** Compito richiesto 1 **
Riporta alla lettera le voci, dalla prima fino alla riga che contiene "line at (1653, 987): solid -> dashed", questa inclusa.

L'altalena dei diritti umani: dialogo con Riccardo Noury




Cosa significa aver dedicato la propria vita alla difesa dei diritti umani?

“Significa sperare ogni giorno che alla fine della giornata ci sia una buona notizia, e non mancano mai. Questi anni sono passati velocissimi perché sono stati un’altalena di cattive e buone notizie. Quello che ti fa andare avanti è la consapevolezza che questo tipo di azione, che è la mia e quella degli attivisti di Amnesty, produce un cambiamento”.


Non ha dubbi Riccardo Noury, portavoce di Amnesty International in Italia dal 1980, quando parla di quella diventata una missione di vita. Anni, ore, giorni, minuti, scanditi dall’arrivo di buone e cattive notizie, motivi per combattere, per gioire e per continuare a comprendere il mondo perseguendo sempre lo stesso obiettivo insieme a migliaia di attivisti: la difesa dei diritti umani. Noury è stato a Cagliari e Sassari per presentare il suo ultimo libro, “Molla chi boia, la lenta fine della pena di Morte negli Stati Uniti D’America” (Infinito Edizioni, 2022), e il report sulle condizioni di vita dei palestinesi in Israele e nei Territori Palestinesi Occupati, rilasciato da Amnesty International lo scorso febbraio. Temi che sono stati affrontati anche nella nostra intervista.

[Voci estratte da una raccolta]

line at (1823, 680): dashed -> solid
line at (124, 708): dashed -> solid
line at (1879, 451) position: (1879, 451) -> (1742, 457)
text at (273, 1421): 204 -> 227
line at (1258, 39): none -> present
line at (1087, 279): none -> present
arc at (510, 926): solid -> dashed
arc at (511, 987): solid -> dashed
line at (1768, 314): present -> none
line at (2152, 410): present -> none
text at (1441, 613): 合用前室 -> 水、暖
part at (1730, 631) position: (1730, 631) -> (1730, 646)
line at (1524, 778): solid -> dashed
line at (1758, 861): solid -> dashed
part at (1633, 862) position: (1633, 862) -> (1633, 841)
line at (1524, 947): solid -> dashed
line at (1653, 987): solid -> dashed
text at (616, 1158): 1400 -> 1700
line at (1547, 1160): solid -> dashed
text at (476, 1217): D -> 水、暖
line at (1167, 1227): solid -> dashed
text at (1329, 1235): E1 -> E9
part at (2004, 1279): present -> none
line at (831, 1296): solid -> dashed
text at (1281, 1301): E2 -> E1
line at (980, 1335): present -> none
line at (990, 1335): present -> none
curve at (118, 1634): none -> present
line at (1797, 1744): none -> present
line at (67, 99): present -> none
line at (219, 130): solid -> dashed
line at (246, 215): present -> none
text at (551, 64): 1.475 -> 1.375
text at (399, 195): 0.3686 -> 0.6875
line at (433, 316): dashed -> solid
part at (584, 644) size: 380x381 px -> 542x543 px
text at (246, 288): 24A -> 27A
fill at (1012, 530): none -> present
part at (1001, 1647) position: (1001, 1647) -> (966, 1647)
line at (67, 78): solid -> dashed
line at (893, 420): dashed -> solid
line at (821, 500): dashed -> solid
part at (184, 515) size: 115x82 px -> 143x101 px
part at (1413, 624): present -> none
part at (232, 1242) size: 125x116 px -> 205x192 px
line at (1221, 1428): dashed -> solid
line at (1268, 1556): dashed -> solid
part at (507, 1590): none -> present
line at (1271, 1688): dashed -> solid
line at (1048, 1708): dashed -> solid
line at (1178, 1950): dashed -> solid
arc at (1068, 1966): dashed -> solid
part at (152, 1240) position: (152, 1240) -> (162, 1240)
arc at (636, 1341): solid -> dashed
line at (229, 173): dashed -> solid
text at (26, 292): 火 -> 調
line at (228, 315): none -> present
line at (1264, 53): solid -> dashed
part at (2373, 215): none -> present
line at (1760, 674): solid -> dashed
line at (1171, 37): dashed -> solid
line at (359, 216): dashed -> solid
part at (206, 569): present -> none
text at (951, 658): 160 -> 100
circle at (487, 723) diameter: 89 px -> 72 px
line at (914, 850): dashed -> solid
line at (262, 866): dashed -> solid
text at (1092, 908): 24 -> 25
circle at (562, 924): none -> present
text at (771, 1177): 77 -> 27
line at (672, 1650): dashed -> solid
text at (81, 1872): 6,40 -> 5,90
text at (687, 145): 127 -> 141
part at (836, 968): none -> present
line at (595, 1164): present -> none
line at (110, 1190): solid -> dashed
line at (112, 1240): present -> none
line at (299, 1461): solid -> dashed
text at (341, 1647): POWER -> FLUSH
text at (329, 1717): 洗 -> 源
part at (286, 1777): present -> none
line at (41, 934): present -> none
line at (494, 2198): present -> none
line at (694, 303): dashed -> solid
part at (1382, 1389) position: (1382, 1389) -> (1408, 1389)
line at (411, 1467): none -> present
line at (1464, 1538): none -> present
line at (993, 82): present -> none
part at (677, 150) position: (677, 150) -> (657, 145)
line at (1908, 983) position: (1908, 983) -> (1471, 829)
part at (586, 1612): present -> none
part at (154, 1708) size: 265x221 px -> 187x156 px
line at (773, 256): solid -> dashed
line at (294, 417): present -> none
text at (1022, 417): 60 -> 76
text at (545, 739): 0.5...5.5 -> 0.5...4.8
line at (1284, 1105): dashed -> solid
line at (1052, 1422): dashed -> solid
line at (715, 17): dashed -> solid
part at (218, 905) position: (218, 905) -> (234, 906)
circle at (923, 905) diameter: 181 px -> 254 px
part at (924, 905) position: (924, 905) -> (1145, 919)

** Compito richiesto 2 **
Stampa senza modifiche il passo dell'intervista da "Non ha dubbi" fino a "nella nostra intervista." compreso.

** Risposta 1 **
line at (1823, 680): dashed -> solid
line at (124, 708): dashed -> solid
line at (1879, 451) position: (1879, 451) -> (1742, 457)
text at (273, 1421): 204 -> 227
line at (1258, 39): none -> present
line at (1087, 279): none -> present
arc at (510, 926): solid -> dashed
arc at (511, 987): solid -> dashed
line at (1768, 314): present -> none
line at (2152, 410): present -> none
text at (1441, 613): 合用前室 -> 水、暖
part at (1730, 631) position: (1730, 631) -> (1730, 646)
line at (1524, 778): solid -> dashed
line at (1758, 861): solid -> dashed
part at (1633, 862) position: (1633, 862) -> (1633, 841)
line at (1524, 947): solid -> dashed
line at (1653, 987): solid -> dashed

** Risposta 2 **
Non ha dubbi Riccardo Noury, portavoce di Amnesty International in Italia dal 1980, quando parla di quella diventata una missione di vita. Anni, ore, giorni, minuti, scanditi dall’arrivo di buone e cattive notizie, motivi per combattere, per gioire e per continuare a comprendere il mondo perseguendo sempre lo stesso obiettivo insieme a migliaia di attivisti: la difesa dei diritti umani. Noury è stato a Cagliari e Sassari per presentare il suo ultimo libro, “Molla chi boia, la lenta fine della pena di Morte negli Stati Uniti D’America” (Infinito Edizioni, 2022), e il report sulle condizioni di vita dei palestinesi in Israele e nei Territori Palestinesi Occupati, rilasciato da Amnesty International lo scorso febbraio. Temi che sono stati affrontati anche nella nostra intervista.